The male jaguar that roamed three years through the Santa Rita Mountains is β€œbiologically insignificant,” an Arizona Game and Fish Department official says.

Officials for Rosemont Copper, the company proposing to build the Rosemont Mine in the Santa Ritas, also downplay the significance of the jaguar and its habitat.

Contrary to University of Arizona and federal researchers who just published a million-dollar jaguar study, Game and Fish’s Jim deVos said he finds it β€œhard to say” that an Arizona jaguar could contribute significantly to the recovery of jaguars on both sides of the Mexican border.

DeVos said he doesn’t disagree in theory with Melanie Culver, a U.S. Geological Survey geneticist and the jaguar study’s lead investigator, who said a lone male such as the one repeatedly photographed in the Santa Ritas can be a forerunner of a future jaguar population that includes breeding. But he finds the prospect unlikely, given the odds of continued population growth in Arizona.

β€œI expect Arizona to have more human population, with much more dense human infrastructure. The potential for a jaguar population is very, very limited,” said deVos, the department’s assistant director of wildlife management.

DeVos shares Game and Fish’s long-held position that it made little sense for the federal government to designate critical habitat for the jaguar on more than 700,000 acres in Southern Arizona. That habitat includes some of the northern Santa Ritas, where the jaguar was photographed during the recent study.

Department officials say they believe jaguar habitat protection and recovery efforts should occur in northern Mexico. But environmentalists have long argued that Southern Arizona should be a priority for jaguar recovery, given that jaguars once bred occasionally in the state and lived as far north as the Grand Canyon.

DeVos says the number of jaguars documented here is too small for Arizona to be a player in regional jaguar conservation.

At the Star’s request, deVos reviewed two papers discussing the extent and range of past jaguar populations in Arizona. One, the new jaguar study, reported nearly 70 jaguar sightings in Arizona from 1900 through 2015, all but four before 2001.

Another report was prepared in 1983 by David Brown, then a Game and Fish official, now an Arizona State University biology professor. He’s also a co-author of the 2001 book, β€œBorderland Jaguars.”

His paper in the Southwestern Naturalist journal found 58 documented jaguar killings in Arizona from the 1900s through the 1970s. His 2001 book upped that to over 60.

Such statistics have been cited by environmental groups to make the case that β€” with proper management, including possible reintroduction β€” Arizona could again host a jaguar population.

But back in 2005, a Game and Fish employee analyzed Brown’s study and came up with 33 credible reports of jaguars, deVos said. β€œSome of the reports that people are counting have not been verified,” he said. β€œSome of them were second-hand.”

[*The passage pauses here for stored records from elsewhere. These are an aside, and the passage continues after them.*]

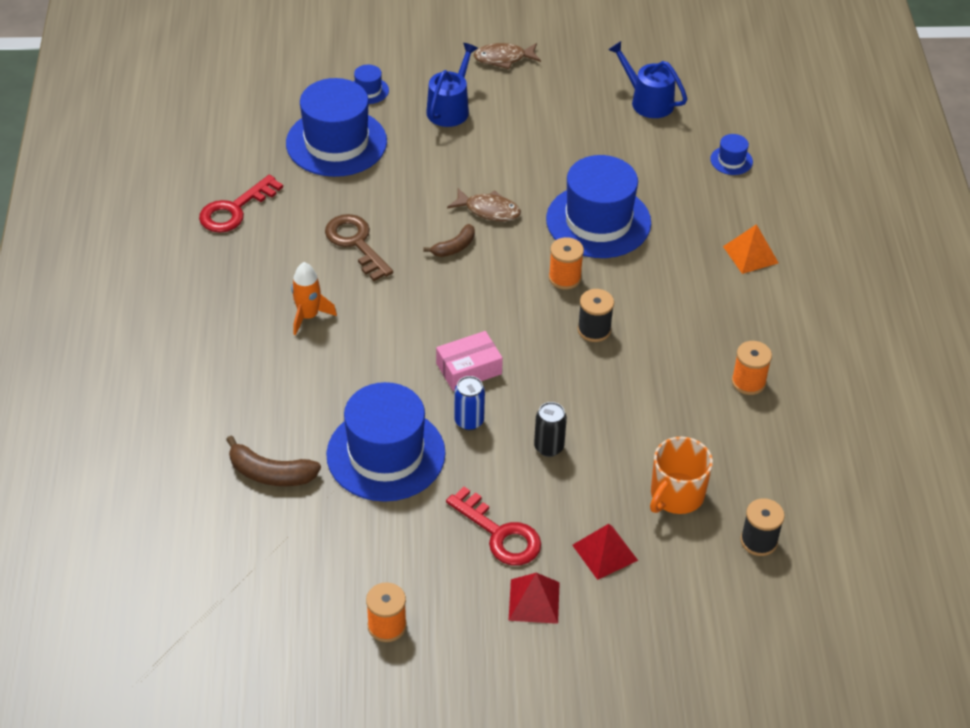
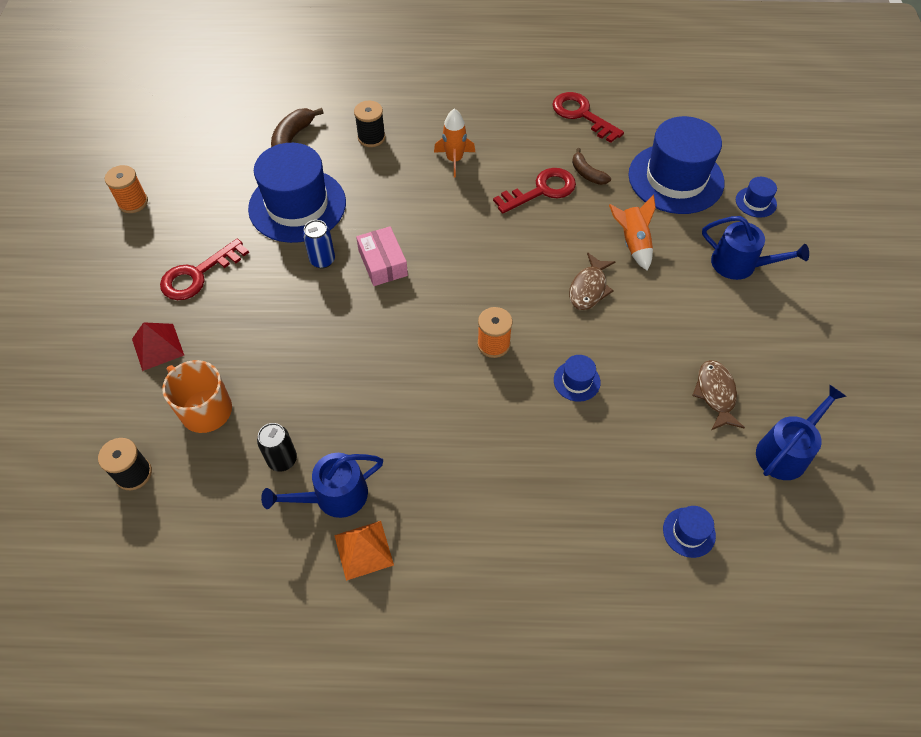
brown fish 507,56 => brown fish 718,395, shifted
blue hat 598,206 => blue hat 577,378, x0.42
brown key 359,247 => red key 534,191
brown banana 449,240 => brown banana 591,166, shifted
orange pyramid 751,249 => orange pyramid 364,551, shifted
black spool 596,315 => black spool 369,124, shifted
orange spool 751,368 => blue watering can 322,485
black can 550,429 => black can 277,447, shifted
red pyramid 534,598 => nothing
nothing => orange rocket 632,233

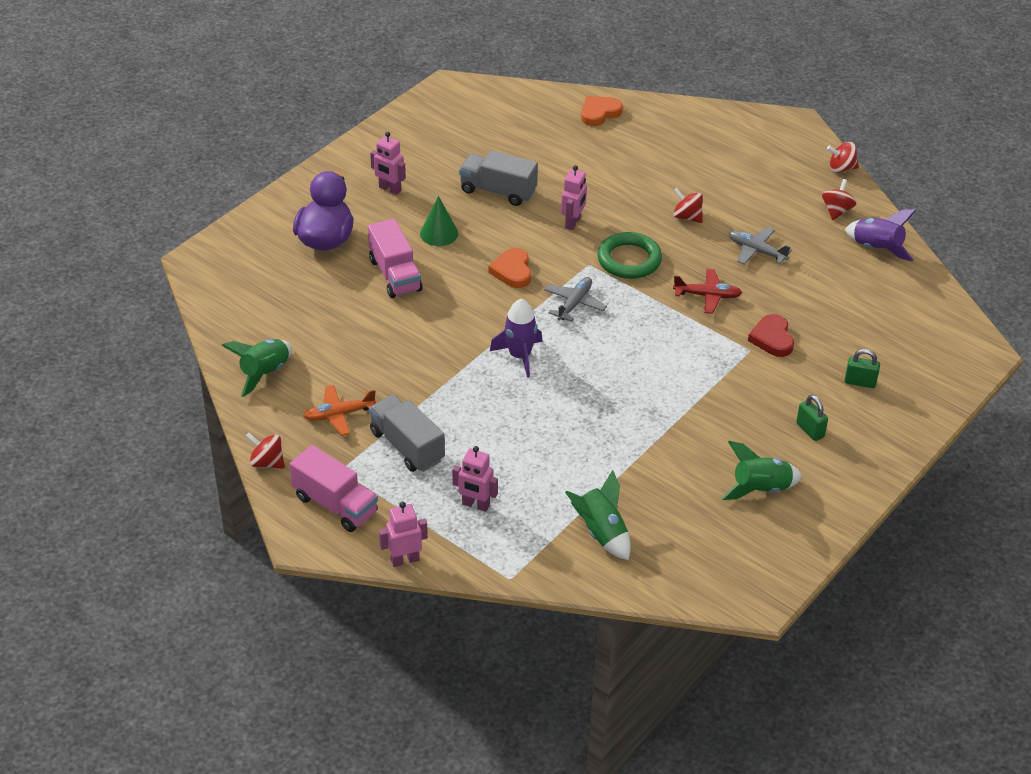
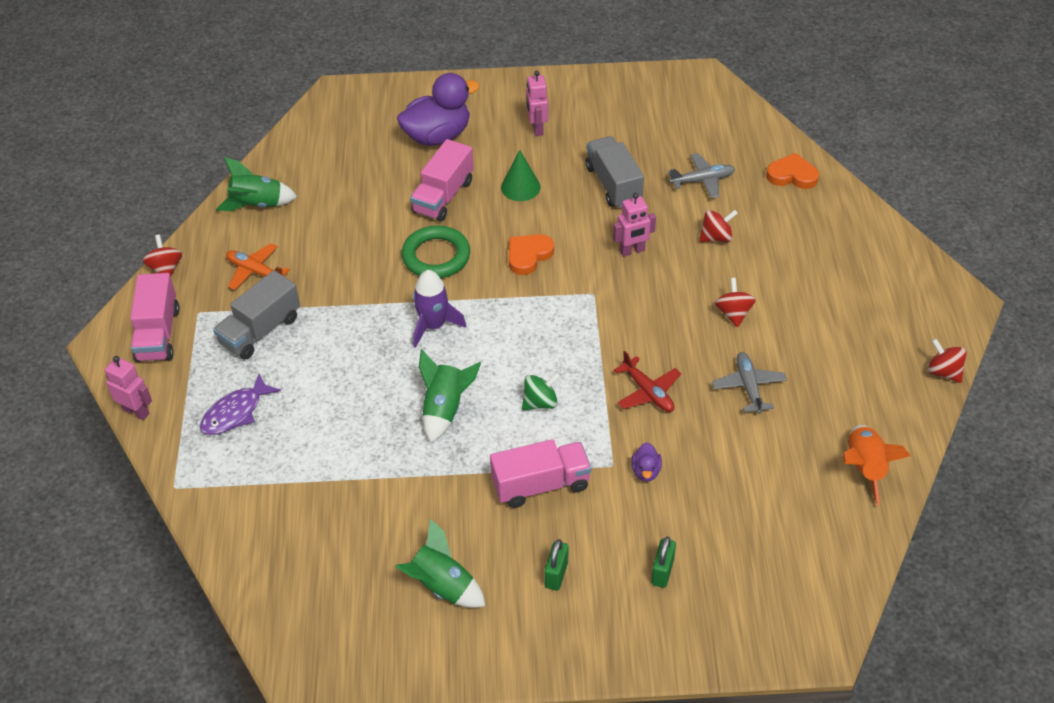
red spinning top 839,199 => red spinning top 718,226, shifted
purple rocket 880,235 => orange rocket 877,465
green ring 629,255 => green ring 435,252, shifted
grey plane 575,299 => grey plane 701,175, shifted
red heart 771,335 => purple duck 646,462
green padlock 862,368 => green padlock 663,562, 45 degrees clockwise
grey truck 407,433 => grey truck 256,315, 150 degrees counterclockwise
pink robot 475,479 => purple fish 240,404
green rocket 598,515 => green rocket 450,396, shifted
nothing => green spinning top 541,391
nothing => pink truck 540,473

Of 21 jaguar reports before 1963 the department considers credible, 17 were of males, he said. All 12 credible reports since then were of males, he said.

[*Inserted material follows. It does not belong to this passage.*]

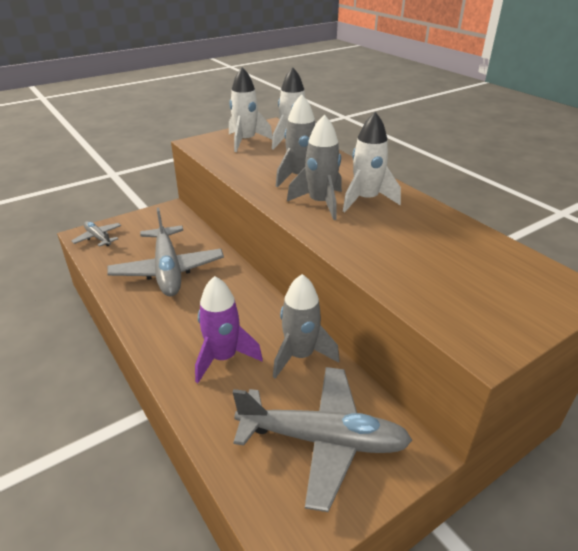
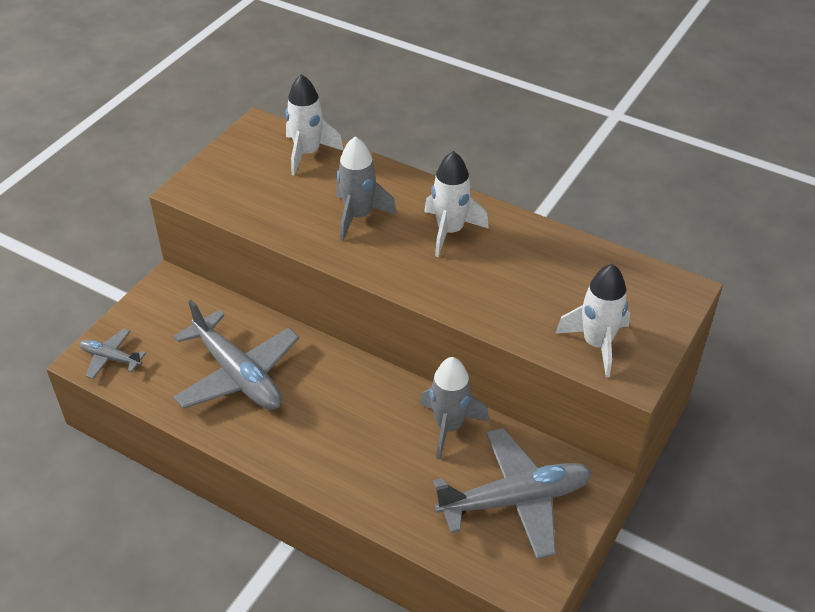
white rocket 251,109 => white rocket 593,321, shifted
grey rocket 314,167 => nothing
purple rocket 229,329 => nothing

β€œThe jaguars are a unique component of Arizona’s wildlife, but when you look at the species as a whole, I’m hard-pressed to say we play a significant role given the lack of animals in the past 50 years or 100 years,” deVos said.

β€œHaving a jaguar in Arizona is neat, but from a population standpoint it is completely insignificant.”

As for Rosemont, Kathy Arnold, a mining company official, told the Toronto Star before the new UA study came out that the Santa Rita jaguar, nicknamed β€œEl Jefe,” is a wanderer from Mexico.

The jaguar was first photographed in 2011 in the Whetstone Mountains south of the community of Dragoon and then moved over to the Santa Ritas, company officials say. Plus, the animal hasn’t been photographed anywhere in the past six months and jaguars are known to travel within their range, said Arnold, director of environment for Hudbay Minerals, Rosemont Copper’s Toronto-based parent company.

The new UA-USGS study described the jaguar as a resident of the Santa Ritas since it was known to live there for three years.

Rosemont officials have repeatedly said the mine’s impact on jaguar habitat won’t be significant because the 5,000-acre-plus site would occupy a small fraction of all jaguar critical habitat. When the Toronto Star reporter pointed out that the mine site would block part of a major jaguar corridor, Arnold replied that the animal β€œmight have to time his trips,” but there’s no reason it has to use that corridor.

Two remote camera sites in the Santa Ritas are the only places in the U.S. and Canada where four wild cat species including jaguars and ocelots have been photographed.

In a statement emailed to the Star, Hudbay said the 5,000-acre mine project would occupy less than .5 percent of the jaguar’s critical habitat. It said the mine itself would occupy only one-eighth of the entire Rosemont project area, which also would include waste rock, mine tailings, buildings and roads.